Bombendrohungen und Hassmails
Mit Bombendrohungen soll André M. bundesweit Polizeieinsätze und die Evakuierung von Gerichten, Rathäusern und Bahnhöfen ausgelöst haben. Unter dem Namen «Nationalsozialistische Offensive» soll er rechtsextreme Hassmails verschickt und sadistische Gewaltfantasien über Helene Fischer verbreitet haben. Die «Nationalsozialistische Offensive» behauptet von sich in den Mails, eine Gruppe zu sein. Doch vor Gericht ergibt sich ein anderes Bild.
André M., 32, ist ein herzkranker Mann, der bis zu seiner Inhaftierung in Halstenbek in Schleswig-Holstein bei seinen Eltern gelebt hat. Er leidet unter mehreren Phobien, hat das Haus selten verlassen und die Wände seines Zimmers über und über mit NS-Devotionalien behängt.
Er hortet Psychopharmaka, sammelt auf seinem Computer Bilder mit sexualisierten Gewaltdarstellungen, interessiert sich für den Bau von Waffen und die Herstellung von Sprengstoff und bewegt sich mit Vorliebe im Darknet, dem verborgenen Teil des Internets. Schon in seiner Jugend attackiert André M. Mitschüler. Einem Jungen schlägt er einen Stein auf den Kopf, einen anderen malträtiert er mit Stacheldraht. André M. verbrachte bereits mehrere Jahre im Gefängnis und in der forensischen Psychiatrie.
Suizidgedanken per Mail
André M. kommuniziert am liebsten aus der Distanz. Einer Polizistin, die ihn im Herbst 2018 nach seiner Entlassung aus der Psychiatrie im Auge behalten soll, schreibt er umfangreiche Mails. Er schreibt ihr von seinen Gewalt- und Tötungsfantasien, seinem Menschenhass und seinen Suizidgedanken. Auch einer Internetbekanntschaft schickt er unzählige Text- und Sprachnachrichten über WhatsApp. Ihr gegenüber bezeichnet er sich als Psychopathen, der davon träumt, Amok zu laufen und Bombenanschläge zu verüben. Da André M. die Frau nicht überreden konnte, verschlüsselt zu kommunizieren, sind es nun vor allem diese Nachrichten, die den Richterinnen und Richtern Einblick in seine Psyche gewähren.
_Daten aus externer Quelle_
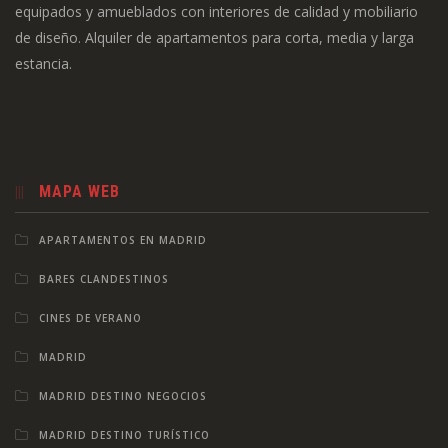
equipados y amueblados con interiores de calidad y mobiliario
de diseño. Alquiler de apartamentos para corta, media y larga
estancia.
MAPA WEB
APARTAMENTOS EN MADRID
BARES CLANDESTINOS
CINES DE VERANO
MADRID
MADRID DESTINO NEGOCIOS
MADRID DESTINO TURÍSTICO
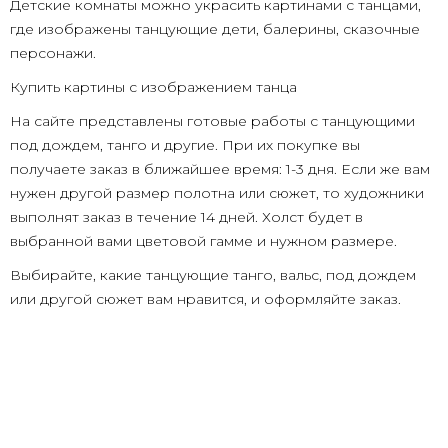
Детские комнаты можно украсить картинами с танцами,
где изображены танцующие дети, балерины, сказочные
персонажи.
Купить картины с изображением танца
На сайте представлены готовые работы с танцующими
под дождем, танго и другие. При их покупке вы
получаете заказ в ближайшее время: 1-3 дня. Если же вам
нужен другой размер полотна или сюжет, то художники
выполнят заказ в течение 14 дней. Холст будет в
выбранной вами цветовой гамме и нужном размере.
Выбирайте, какие танцующие танго, вальс, под дождем
или другой сюжет вам нравится, и оформляйте заказ.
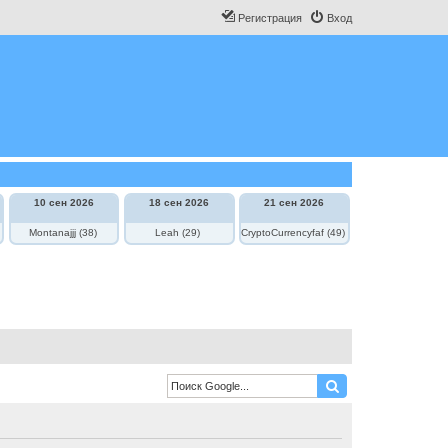
Регистрация
Вход
10 сен 2026
18 сен 2026
21 сен 2026
Montanajjj (38)
Leah (29)
CryptoCurrencyfaf (49)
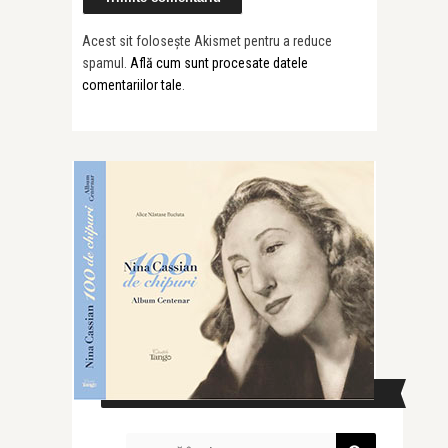
Acest sit folosește Akismet pentru a reduce
spamul.
Află cum sunt procesate datele
comentariilor tale
.
CAUTĂ ÎN SITE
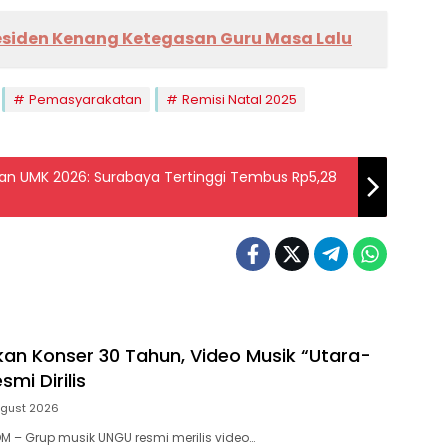
Presiden Kenang Ketegasan Guru Masa Lalu
Pemasyarakatan
Remisi Natal 2025
an UMK 2026: Surabaya Tertinggi Tembus Rp5,28
an Konser 30 Tahun, Video Musik “Utara-
smi Dirilis
ugust 2026
 – Grup musik UNGU resmi merilis video…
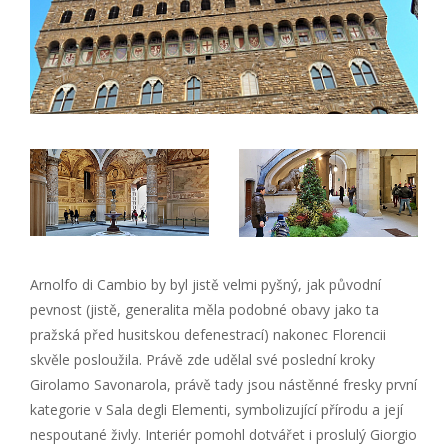
Arnolfo di Cambio by byl jistě velmi pyšný, jak původní
pevnost (jistě, generalita měla podobné obavy jako ta
pražská před husitskou defenestrací) nakonec Florencii
skvěle posloužila. Právě zde udělal své poslední kroky
Girolamo Savonarola, právě tady jsou nástěnné fresky první
kategorie v Sala degli Elementi, symbolizující přírodu a její
nespoutané živly. Interiér pomohl dotvářet i proslulý Giorgio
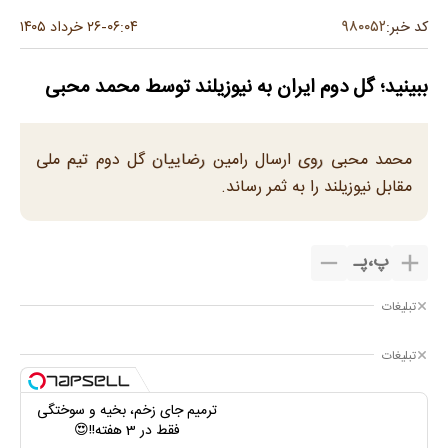
۹۸۰۰۵۲
کد خبر:
۰۶:۰۴
۲۶ خرداد ۱۴۰۵
-
ببینید؛ گل دوم ایران به نیوزیلند توسط محمد محبی
محمد محبی روی ارسال رامین رضاییان گل دوم تیم ملی
مقابل نیوزیلند را به ثمر رساند.
پ
،
پـ
تبلیغات
تبلیغات
ترمیم جای زخم، بخیه و سوختگی
فقط در 3 هفته!!😍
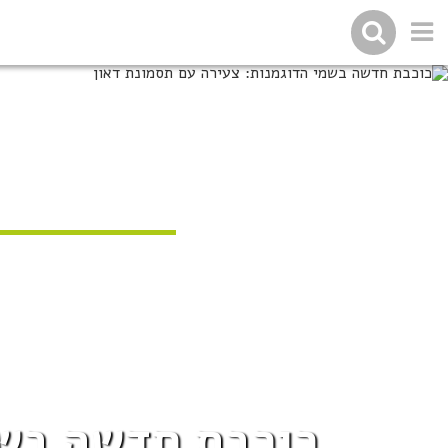
כוכבת חדשה בשמ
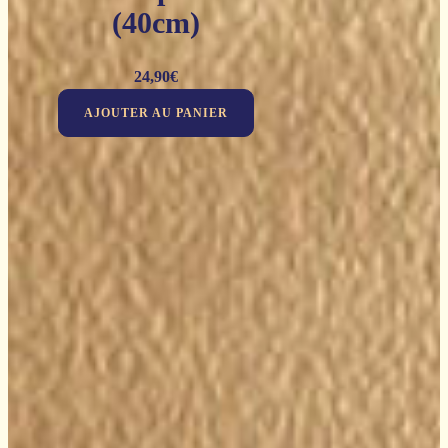
(40cm)
24,90
€
AJOUTER AU PANIER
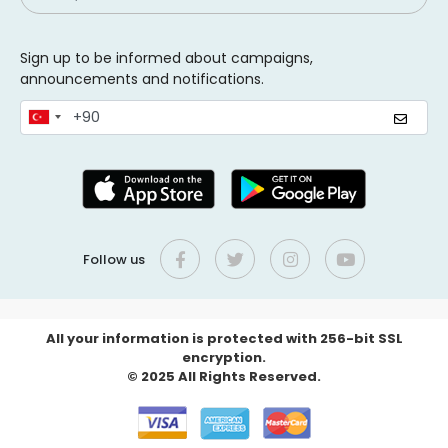
Sign up to be informed about campaigns,
announcements and notifications.
Follow us
All your information is protected with 256-bit SSL
encryption.
© 2025 All Rights Reserved.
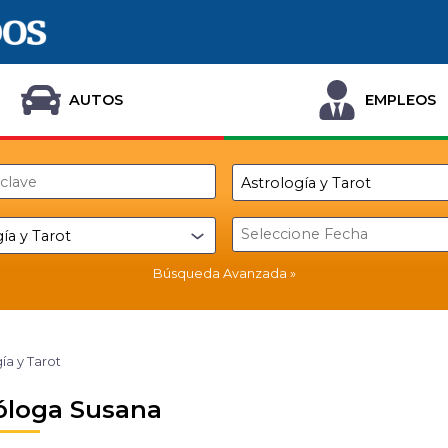
AUTOS
EMPLEOS
Búsqueda Avanzada
ía y Tarot
óloga Susana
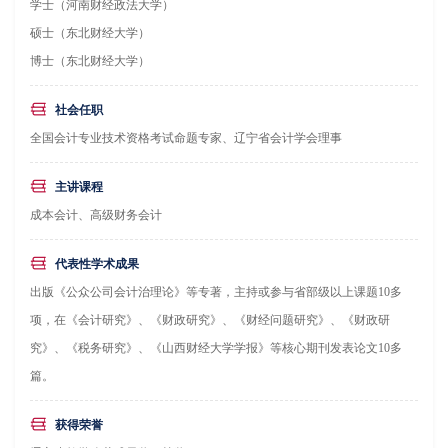
学士（河南财经政法大学）
硕士（东北财经大学）
博士（东北财经大学）
社会任职
全国会计专业技术资格考试命题专家、辽宁省会计学会理事
主讲课程
成本会计、高级财务会计
代表性学术成果
出版《公众公司会计治理论》等专著，主持或参与省部级以上课题10多
项，在《会计研究》、《财政研究》、《财经问题研究》、《财政研
究》、《税务研究》、《山西财经大学学报》等核心期刊发表论文10多
篇。
获得荣誉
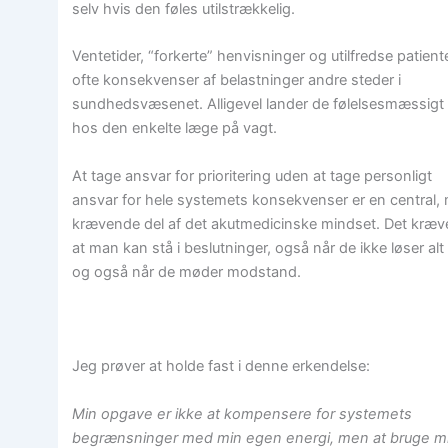
selv hvis den føles utilstrækkelig.
Ventetider, “forkerte” henvisninger og utilfredse patient
ofte konsekvenser af belastninger andre steder i
sundhedsvæsenet. Alligevel lander de følelsesmæssigt 
hos den enkelte læge på vagt.
At tage ansvar for prioritering uden at tage personligt
ansvar for hele systemets konsekvenser er en central,
krævende del af det akutmedicinske mindset. Det kræve
at man kan stå i beslutninger, også når de ikke løser alt
og også når de møder modstand.
Jeg prøver at holde fast i denne erkendelse:
Min opgave er ikke at kompensere for systemets
begrænsninger med min egen energi, men at bruge m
Ab Januar 2019 behauptet die «Nationalsozialistische Offensive» mit «NSU 2.0» und «Wehrmacht» zu einem Netzwerk zugehören. In einer Mail vom 12. Januar 2019 an den Organisator eines Schlagerfestivals in Berlin heißt es, die Sängerin Helene Fischer befände «sich auf einer Liste von einer neuen rechtsterroristischen Vereinigung, die aus mehreren kleinen Gruppen besteht, die dem Blood & Honour Netzwerk zuzuordnen sind, darunter Nationalsozialistische Offensive, NSU 2.0 und Wehrmacht». Der Verfasser fordert Helene Fischer auf, keine deutschen Lieder mehr zu singen, andernfalls würden Menschen sterben. Die «Nationalsozialistische Offensive» hat offenbar eine Obsession für die Sängerin.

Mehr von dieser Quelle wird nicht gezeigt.